Precisamos agir em várias frentes ao mesmo tempo, utilizando todas as armas necessárias para vencermos essa batalha. Seja em qualquer lugar, nos terrenos abandonados, com armadilhas artesanais feitas de garrafas plásticas, com repelentes, com bombardeios de inseticida e com o uso da engenharia genética, como utilizar um mosquito macho modificado para exterminar o próprio mosquito.

As doenças transmitidas por esse inseto – dengue, chikungunya e o zika – não causam alta mortalidade, porém trazem uma série de riscos à saúde humana, além de tirar por um tempo indeterminado o paciente infectado do seu convívio social, do seu posto de trabalho e de seus estudos.

Não dá para relaxar! O combate ao mosquito requer um grande esforço coletivo engajado em acabar de vez com o foco.
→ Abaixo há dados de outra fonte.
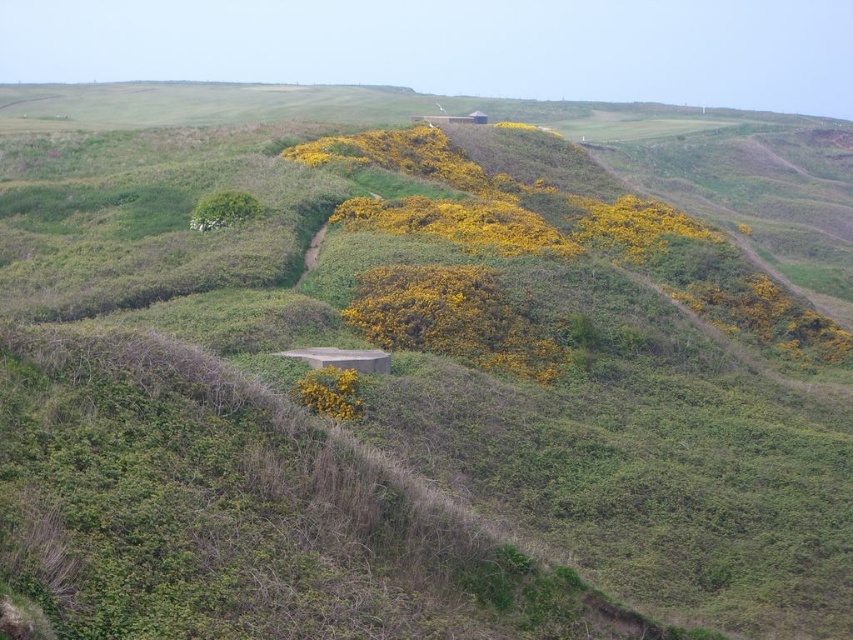
You are an artist planning to paint the scene. You have two yellow matte flowers in your view. The first is labeled as yellow matte flowers at center and the second as yellow matte flower at center. Which of the two has a greater width?

The yellow matte flowers at center has a greater width than the yellow matte flower at center according to the description.

You are a botanist examining the yellow matte flowers at center and the yellow matte flower at center in the image. Which one has a greater height?

The yellow matte flowers at center is taller than the yellow matte flower at center.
Precisamos muita atenção, principalmente neste período de chuva que estamos, porque os criadouros dos mosquitos aumentam e os casos de doença ainda mais.

Assim como outras epidemias que o país sobreviveu, mais uma vez nós, a população brasileira, teremos que fazer e muito a nossa parte. O mosquito jamais será mais forte que todos nós juntos!